If Customer has already been used services from Supplier it is considered that he is familiar with these Terms and Conditions, hence that he agrees on their application and for any further business relations into which enters into with the Supplier including the cases in which the text these Terms and Conditions is not especially delivered.

When Supplier with Customer concludes special contract in writing form these Terms and Conditions will be its integral part and they will apply to all point not differently specified by this special contract. If there is no special contract between Supplier and Customer, only and exclusively these Terms and Conditions will be applied on contractual relationship.

1.2. Definitions

If the context does not require it differently, terms and expressions in these Terms and Conditions have the following meaning:

  • “Terms and Conditions” means these general conditions of use.
  • ” Product” means products which Supplier sales.
  • “Service” means services which Supplier provides.
  • “Customer” means every physical person or legal entity which buys products and / or services from Supplier.
  • “Contract” means partnership, service or any other contract concluded in writing form between Customer and Supplier.
  • “Working day” means a day that is not Saturday, Sunday or public holiday in the Republic Croatia.
  • “Written form” means written document verified and signed by person authorized from Customer and includes and electronic mail received from electronic addresses which is usually used in communication between Customer and Supplier. In case of security violations or unauthorized access to electronic mail address, contractual parties undertake to inform about it without delay another contractual side in order to determine offer and order state. Each party is responsible for orders / offers sent via e-mail before other party has received notice of e-mail or IT system security violation.
  • “Service provided electronically” indicates service which is provided electronically on individual user request.
  • “Contract in electronic form” means contract that the Customer and Supplier in full or partial form conclude, send, receive, terminate, cancel, access and show by means of electronic, optical or similar provisions including but not limited to internet.
  • Commercial newsletter” means announcement in any form used to notify Customer about news in the Supplier’s sales department assortment and services which Supplier provides and promotes, directly or indirectly, goods, services reputation of the Supplier.
1.3. Offer

 The offer is binding for the Supplier if contains unequivocally certain type Products by quantity, price, payment conditions and delivery terms of goods but obliges Supplier only if it is accepted in its full form.

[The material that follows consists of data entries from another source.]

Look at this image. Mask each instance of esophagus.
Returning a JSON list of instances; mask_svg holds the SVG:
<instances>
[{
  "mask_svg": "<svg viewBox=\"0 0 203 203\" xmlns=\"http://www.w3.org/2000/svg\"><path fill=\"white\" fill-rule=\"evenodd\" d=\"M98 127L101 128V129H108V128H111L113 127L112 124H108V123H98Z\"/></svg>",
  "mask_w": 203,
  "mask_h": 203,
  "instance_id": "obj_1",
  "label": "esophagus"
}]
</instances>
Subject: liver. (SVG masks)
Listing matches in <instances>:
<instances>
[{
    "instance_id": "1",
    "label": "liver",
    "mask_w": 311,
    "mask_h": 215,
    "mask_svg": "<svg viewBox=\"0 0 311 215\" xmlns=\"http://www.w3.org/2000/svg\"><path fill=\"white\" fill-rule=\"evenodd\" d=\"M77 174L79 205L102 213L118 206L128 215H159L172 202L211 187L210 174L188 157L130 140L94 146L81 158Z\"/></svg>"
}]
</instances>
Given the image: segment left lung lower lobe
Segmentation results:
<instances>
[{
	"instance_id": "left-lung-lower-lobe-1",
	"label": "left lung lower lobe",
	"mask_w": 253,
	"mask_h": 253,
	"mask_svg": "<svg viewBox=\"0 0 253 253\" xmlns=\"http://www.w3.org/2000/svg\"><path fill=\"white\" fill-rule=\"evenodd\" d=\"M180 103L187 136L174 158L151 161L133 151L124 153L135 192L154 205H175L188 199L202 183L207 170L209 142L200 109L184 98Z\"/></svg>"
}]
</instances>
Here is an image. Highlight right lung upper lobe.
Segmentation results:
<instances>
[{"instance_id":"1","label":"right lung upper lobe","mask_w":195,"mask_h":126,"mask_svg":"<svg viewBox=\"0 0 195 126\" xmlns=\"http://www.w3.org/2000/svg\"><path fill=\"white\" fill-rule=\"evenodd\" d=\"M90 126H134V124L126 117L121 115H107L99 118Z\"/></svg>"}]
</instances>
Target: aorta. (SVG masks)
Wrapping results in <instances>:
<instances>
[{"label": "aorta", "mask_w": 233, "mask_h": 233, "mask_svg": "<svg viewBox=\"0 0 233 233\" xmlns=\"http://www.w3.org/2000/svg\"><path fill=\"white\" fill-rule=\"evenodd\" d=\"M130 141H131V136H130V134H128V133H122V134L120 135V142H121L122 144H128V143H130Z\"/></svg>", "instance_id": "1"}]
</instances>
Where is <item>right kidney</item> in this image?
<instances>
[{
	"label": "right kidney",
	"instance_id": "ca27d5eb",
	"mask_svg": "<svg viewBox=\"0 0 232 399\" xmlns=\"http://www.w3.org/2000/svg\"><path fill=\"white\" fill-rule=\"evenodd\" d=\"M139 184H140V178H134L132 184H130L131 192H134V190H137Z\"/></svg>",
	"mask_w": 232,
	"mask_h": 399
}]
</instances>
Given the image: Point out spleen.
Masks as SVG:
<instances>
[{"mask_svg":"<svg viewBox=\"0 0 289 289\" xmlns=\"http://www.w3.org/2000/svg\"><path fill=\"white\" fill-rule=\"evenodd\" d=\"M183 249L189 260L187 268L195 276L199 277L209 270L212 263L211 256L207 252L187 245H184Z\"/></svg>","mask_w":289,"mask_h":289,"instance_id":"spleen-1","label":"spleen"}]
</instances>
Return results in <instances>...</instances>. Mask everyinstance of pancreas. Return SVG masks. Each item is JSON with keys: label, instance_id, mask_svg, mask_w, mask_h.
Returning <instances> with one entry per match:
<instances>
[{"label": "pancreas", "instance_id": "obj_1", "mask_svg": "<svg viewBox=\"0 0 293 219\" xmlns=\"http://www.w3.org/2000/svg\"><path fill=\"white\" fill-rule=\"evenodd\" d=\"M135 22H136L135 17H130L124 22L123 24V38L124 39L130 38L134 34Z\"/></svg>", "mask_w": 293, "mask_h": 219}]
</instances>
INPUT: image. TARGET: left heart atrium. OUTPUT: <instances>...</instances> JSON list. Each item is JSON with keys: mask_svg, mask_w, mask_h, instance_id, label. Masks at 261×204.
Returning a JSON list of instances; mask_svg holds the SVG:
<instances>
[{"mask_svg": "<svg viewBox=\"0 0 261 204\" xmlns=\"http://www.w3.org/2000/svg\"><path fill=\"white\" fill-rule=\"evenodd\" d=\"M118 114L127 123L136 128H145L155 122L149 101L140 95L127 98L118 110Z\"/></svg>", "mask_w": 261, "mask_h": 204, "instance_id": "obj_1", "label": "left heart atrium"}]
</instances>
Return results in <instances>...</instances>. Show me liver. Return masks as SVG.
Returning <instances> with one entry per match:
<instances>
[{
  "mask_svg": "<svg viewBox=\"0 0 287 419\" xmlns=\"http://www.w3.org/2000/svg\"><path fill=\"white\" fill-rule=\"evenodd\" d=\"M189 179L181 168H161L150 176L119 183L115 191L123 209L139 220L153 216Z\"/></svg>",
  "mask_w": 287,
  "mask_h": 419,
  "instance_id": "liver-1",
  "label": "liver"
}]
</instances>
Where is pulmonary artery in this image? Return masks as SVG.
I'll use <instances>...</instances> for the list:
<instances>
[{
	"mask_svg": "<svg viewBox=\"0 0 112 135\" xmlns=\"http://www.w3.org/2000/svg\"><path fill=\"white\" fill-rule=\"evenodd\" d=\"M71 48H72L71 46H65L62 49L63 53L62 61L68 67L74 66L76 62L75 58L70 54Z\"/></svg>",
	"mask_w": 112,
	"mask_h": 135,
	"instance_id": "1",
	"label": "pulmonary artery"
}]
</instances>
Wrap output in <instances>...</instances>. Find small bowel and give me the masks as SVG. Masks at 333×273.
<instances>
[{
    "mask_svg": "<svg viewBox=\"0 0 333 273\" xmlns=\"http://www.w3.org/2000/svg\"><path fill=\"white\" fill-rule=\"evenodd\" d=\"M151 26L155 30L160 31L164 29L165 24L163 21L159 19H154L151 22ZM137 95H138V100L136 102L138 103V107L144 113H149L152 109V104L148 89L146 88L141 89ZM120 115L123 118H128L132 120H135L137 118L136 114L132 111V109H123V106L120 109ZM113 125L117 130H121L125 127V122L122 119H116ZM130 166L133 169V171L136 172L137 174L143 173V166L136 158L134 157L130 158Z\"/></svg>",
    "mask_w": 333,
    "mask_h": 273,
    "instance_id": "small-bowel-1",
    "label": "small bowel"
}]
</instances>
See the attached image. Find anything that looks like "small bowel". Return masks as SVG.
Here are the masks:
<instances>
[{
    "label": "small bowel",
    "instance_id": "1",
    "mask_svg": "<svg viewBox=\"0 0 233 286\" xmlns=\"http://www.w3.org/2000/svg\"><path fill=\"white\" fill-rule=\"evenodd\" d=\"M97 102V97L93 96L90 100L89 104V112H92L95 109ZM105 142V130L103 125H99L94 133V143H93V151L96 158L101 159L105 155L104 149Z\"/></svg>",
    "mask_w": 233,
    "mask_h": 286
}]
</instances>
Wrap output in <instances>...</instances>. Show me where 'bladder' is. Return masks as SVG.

Incoterms 2010 are used to indicate the delivery method.

If informative delivery terms are specified in the Offer, the actual delivery terms will be specified on the order confirmation.

The validity period of the offer is 30 days from the date specified in the Offer, unless otherwise stated in the offer itself or if the parties have agreed otherwise in writing.

1.4. Order

Supplier has web page which show goods and services from Supplier’s portfolio which importance is only as advertising material, and shown prices are informative and they do not bind Supplier. Selection of desired products, their placement “in the cart” and filling contact information is only request for offer to the Supplier and are not considered as orders. Based on that request Supplier sends an offer to the Customer which is considered accepted only when the Customer gives a declaration of offer acceptance or after advance payment of the price defined in the Offer.

The Customer’s order shall be considered:

  1. statement of acceptance of the Offer delivered to the Supplier in writing
  2. order Products in accordance with the Agreement and
  3. Product specification defined by special frame agreement contract for projects and / or service services.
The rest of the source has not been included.